- Native to: Indonesia, Maluku
- Region: Sula Islands
- Ethnicity: Sula
- Native speakers: (20,000 cited 1983)
- Language family: Austronesian Malayo-PolynesianCentral–EasternCentral MalukuSula–BuruSula languagesSula; ; ; ; ; ;
- Dialects: Facei; Fagudu; Falahu; Mangole;

Language codes
- ISO 639-3: szn
- Glottolog: sula1245

= Sula language =

Austronesian language spoken in North Maluku, Indonesia

Sula (Sanana) is a Malayo-Polynesian language of the Central Maluku branch. It is related to the Buru language. Sula is spoken mainly on the Sulabesi, with the Sanana as its center.

It is definitely endangered, currently under pressure from the local variety of Malay, known as Sula Malay.

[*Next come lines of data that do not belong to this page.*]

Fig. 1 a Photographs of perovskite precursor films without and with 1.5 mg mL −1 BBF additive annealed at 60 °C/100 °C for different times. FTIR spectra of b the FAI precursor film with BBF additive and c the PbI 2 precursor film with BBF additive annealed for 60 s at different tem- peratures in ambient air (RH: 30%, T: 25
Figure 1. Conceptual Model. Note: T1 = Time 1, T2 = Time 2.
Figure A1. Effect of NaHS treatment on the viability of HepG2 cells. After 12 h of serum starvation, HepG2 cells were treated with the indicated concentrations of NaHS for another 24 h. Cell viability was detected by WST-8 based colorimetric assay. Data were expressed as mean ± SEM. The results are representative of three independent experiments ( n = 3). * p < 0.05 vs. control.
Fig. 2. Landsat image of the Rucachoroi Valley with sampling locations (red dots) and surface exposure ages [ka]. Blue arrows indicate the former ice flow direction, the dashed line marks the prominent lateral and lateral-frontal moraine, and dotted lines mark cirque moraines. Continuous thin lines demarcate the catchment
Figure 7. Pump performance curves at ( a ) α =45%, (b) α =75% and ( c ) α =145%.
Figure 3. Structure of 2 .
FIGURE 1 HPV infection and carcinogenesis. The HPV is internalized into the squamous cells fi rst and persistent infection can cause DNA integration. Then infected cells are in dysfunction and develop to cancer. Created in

Sula has borrowed many lexical items from Ambonese Malay, as well as Ternate, a more dominant language of North Maluku. Dutch loans have entered the language too, perhaps through Malay and Ternate. Standard Indonesian has also been influential.

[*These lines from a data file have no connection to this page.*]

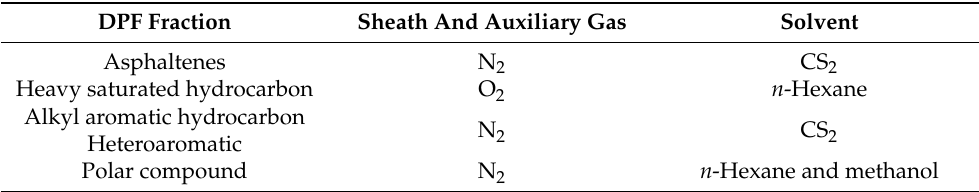
Table 3. Sheath and auxiliary gas and solvents used for the analysis of DPF fractions by positive ion APCI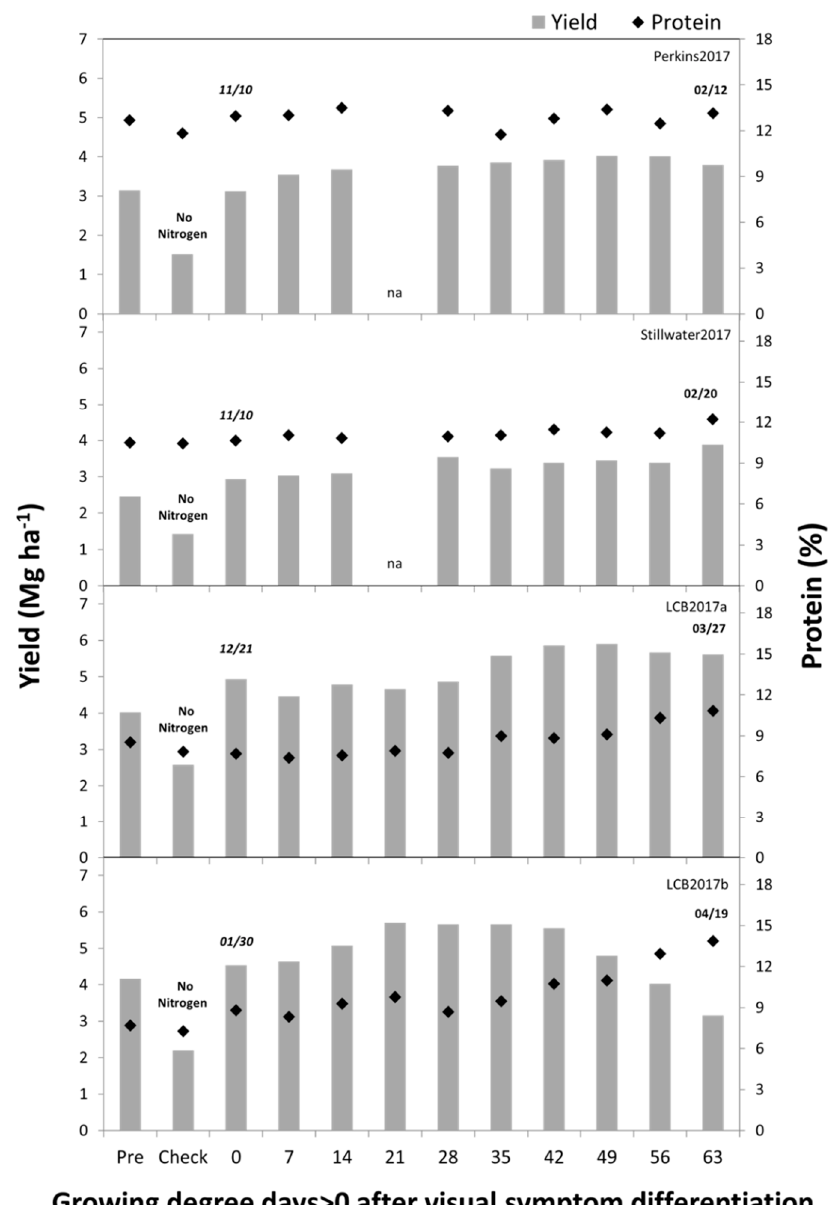
Figure 1. Winter wheat grain yield and protein response to the application of 100 kg N ha − 1 as affected by the timing of application at Perkins, Stillwater, Lake Carl Blackwell (a), and Lake Carl Blackwell (b) at Oklahoma in 2016–2017. The “a” and “b” demonstrates two different studies in the same year on the same location (LCB2017a and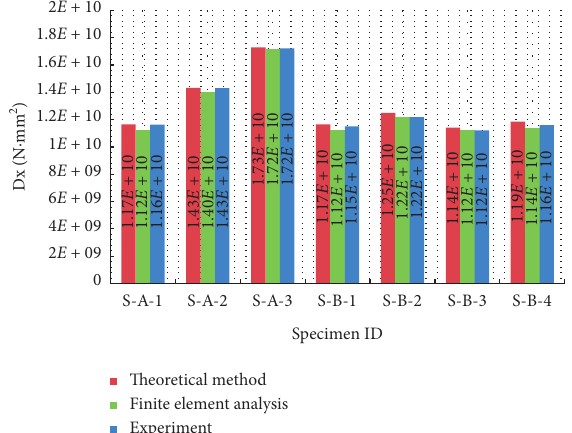
Figure 13: Experimental vs. simulated-theoretical results for bending stiffness.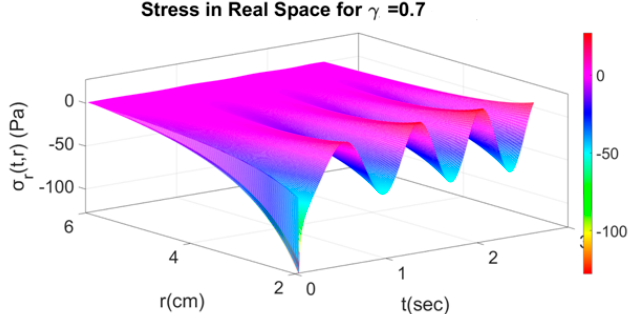
Figure 8. Distribution of the radial stress σ r ( t , r ) in the initial space for γ = 0.7.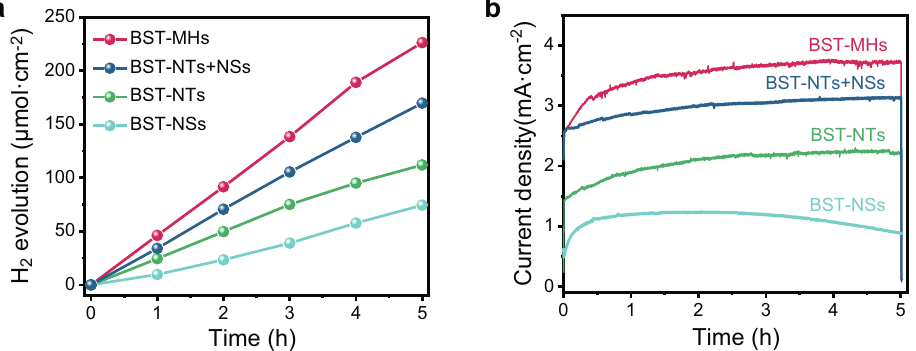
Fig. 4 PEC H 2 evolution. a , b H 2 evolution ( a ) and photocurrent densities ( b ), of the BST-MH, BST-NT, BST-NS, and BST-NT + BST-NS photoanodes at 0.6 V RHE . The experiments were measured in an electrolyte solution containing 0.08 mol L − 1 Na 2 S and 0.50 mol L − 1 Na 2 SO 3 as hole scavengers (pH = 12.9) under NIR light irradiation ( λ > 800 nm, 100 mW cm − 2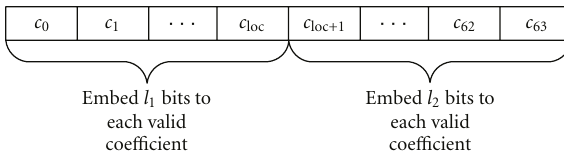
Figure 1: Division of 64 coe ffi cients in a 8 × 8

Mangole is sometimes listed as a distinct language.

== Phonology ==

=== Consonants ===

|  |  | Labial | Alveolar | Palatal | Velar | Glottal |
| Plosive/ Affricate | voiceless | p | t | tʃ | k | ʔ |
| voiced | b | d | dʒ | ɡ |  |
| Nasal |  | m | n |  | ŋ |  |
| Fricative |  | f | s | (ʃ) |  | h |
| Trill |  |  | r |  |  |  |
| Lateral |  |  | l |  |  |  |
| Approximant |  | w |  | j |  |  |

Voiced consonant sounds //b d ɡ// may also be heard as devoiced /[b̥ d̥ ɡ̊]/ in word-final position.

=== Vowels ===

|  | Front | Central | Back |
|---|---|---|---|
| Close | i |  | u |
| Mid | e |  | o |
| Open |  | a |  |

//e// can also be heard as /[ɛ]/ in lax form.